══ EXCERPTED RECORDS

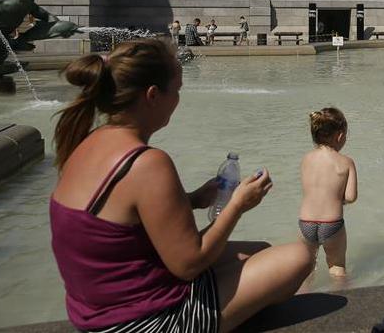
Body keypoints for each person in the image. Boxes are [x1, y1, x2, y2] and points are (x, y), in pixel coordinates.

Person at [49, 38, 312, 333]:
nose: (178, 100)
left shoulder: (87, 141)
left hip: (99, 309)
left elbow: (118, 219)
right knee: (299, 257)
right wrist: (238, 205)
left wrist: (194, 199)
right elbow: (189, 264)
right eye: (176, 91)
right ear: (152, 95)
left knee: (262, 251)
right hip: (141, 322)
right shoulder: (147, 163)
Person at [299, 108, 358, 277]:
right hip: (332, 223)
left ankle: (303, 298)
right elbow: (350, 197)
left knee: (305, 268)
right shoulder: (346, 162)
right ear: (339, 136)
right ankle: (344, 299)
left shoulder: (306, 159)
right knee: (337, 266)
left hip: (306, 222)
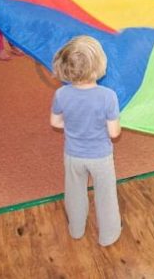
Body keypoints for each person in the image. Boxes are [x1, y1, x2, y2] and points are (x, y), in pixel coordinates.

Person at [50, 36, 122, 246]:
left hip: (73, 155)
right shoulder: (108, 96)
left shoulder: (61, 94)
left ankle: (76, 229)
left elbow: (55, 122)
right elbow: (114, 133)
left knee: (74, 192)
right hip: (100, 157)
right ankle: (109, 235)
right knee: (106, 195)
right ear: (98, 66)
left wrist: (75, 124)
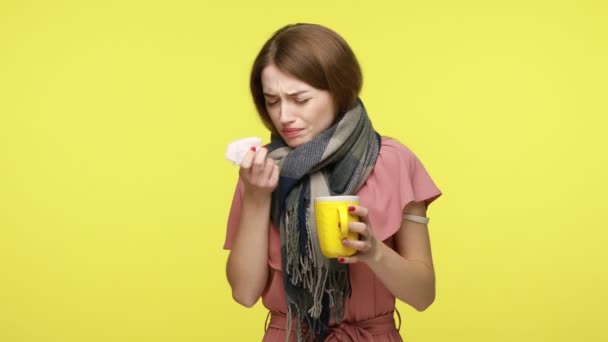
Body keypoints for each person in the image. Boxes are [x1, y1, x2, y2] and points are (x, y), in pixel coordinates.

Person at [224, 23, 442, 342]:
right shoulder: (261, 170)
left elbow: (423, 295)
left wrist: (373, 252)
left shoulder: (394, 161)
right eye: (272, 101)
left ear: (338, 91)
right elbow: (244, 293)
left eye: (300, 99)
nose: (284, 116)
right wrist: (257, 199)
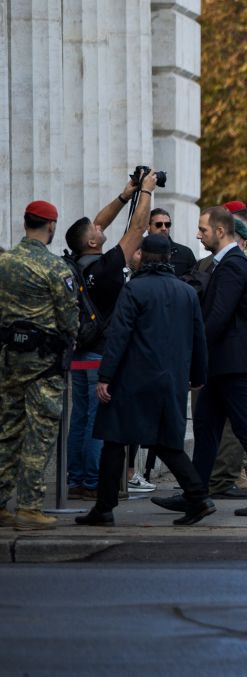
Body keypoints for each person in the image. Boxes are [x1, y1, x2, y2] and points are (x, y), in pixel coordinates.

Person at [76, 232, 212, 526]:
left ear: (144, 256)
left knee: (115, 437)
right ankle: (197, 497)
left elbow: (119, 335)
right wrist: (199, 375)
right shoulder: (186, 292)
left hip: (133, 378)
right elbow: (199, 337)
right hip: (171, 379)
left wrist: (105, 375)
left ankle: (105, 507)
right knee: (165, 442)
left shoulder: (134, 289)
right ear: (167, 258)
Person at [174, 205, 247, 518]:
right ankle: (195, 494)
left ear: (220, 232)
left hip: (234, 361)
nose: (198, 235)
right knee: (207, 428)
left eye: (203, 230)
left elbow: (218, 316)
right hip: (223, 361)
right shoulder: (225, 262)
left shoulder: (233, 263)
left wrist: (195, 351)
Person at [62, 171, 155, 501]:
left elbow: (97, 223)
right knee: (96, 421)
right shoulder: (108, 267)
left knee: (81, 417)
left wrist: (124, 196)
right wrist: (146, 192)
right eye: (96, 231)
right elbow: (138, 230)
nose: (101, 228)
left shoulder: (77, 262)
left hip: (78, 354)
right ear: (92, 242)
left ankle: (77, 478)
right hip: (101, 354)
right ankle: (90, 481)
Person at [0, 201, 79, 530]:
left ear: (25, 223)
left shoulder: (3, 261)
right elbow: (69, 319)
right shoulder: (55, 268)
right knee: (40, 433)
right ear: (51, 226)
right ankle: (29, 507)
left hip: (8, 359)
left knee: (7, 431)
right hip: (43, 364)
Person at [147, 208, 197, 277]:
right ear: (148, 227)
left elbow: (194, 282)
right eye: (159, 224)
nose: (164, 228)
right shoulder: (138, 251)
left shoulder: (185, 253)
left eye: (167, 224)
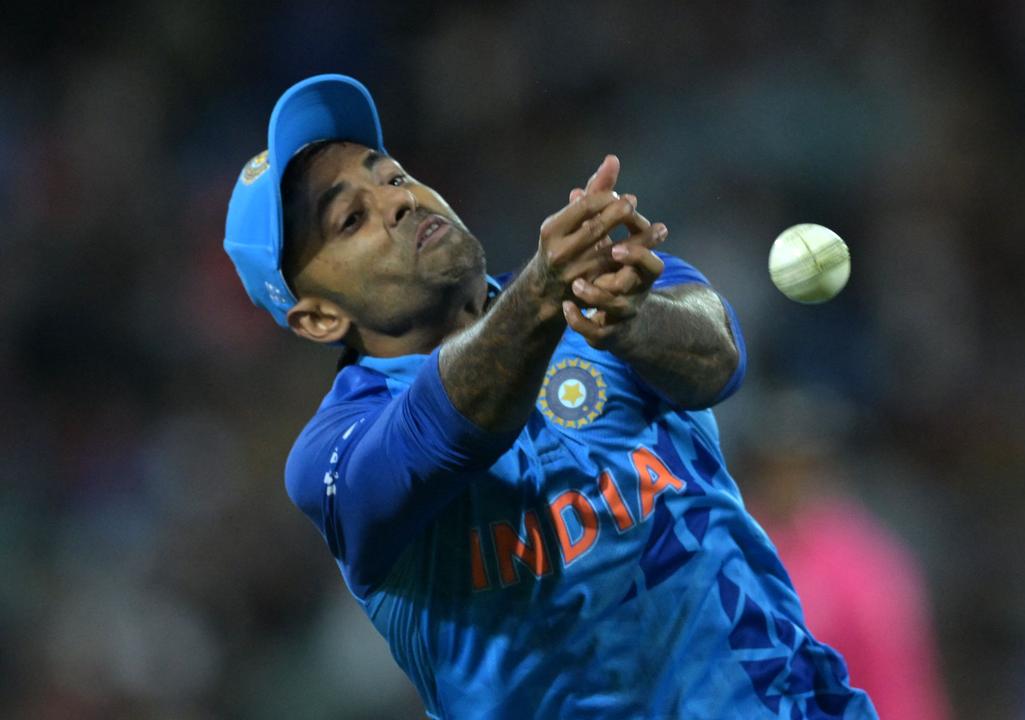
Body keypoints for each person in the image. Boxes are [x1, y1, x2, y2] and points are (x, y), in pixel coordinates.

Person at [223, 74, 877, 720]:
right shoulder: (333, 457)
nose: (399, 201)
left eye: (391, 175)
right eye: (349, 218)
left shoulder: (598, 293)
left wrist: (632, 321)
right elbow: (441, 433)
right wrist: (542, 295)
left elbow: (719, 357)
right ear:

════

• _WORK REQUEST_
Here the job is to output the lines from the top of the listing through the line holding "left wrist: (75, 124)", word for word and without pictures.

• _FINISHED TASK_
Body keypoints for each person in the image. Boxes are [x1, y1, x2, y2] and points are (x, y), in pixel coordinates.

Person at [49, 38, 312, 333]:
nose: (178, 100)
left shoulder: (87, 141)
left hip: (99, 309)
left elbow: (118, 219)
right knee: (299, 257)
right wrist: (238, 205)
left wrist: (194, 199)
right elbow: (189, 264)
right eye: (176, 91)
right ear: (152, 95)
left knee: (262, 251)
right hip: (141, 322)
right shoulder: (147, 163)
Person at [299, 108, 358, 277]:
right hip: (332, 223)
left ankle: (303, 298)
right elbow: (350, 197)
left knee: (305, 268)
right shoulder: (346, 162)
right ear: (339, 136)
right ankle: (344, 299)
left shoulder: (306, 159)
right knee: (337, 266)
left hip: (306, 222)
Body keypoints for each person in the image. Boxes are [x1, y1, x2, y2] and points are (x, y), in pixel coordinates.

Person at [50, 36, 122, 246]:
left hip: (73, 155)
right shoulder: (108, 96)
left shoulder: (61, 94)
left ankle: (76, 229)
left elbow: (55, 122)
right elbow: (114, 133)
left knee: (74, 192)
right hip: (100, 157)
right ankle: (109, 235)
right knee: (106, 195)
right ear: (98, 66)
left wrist: (75, 124)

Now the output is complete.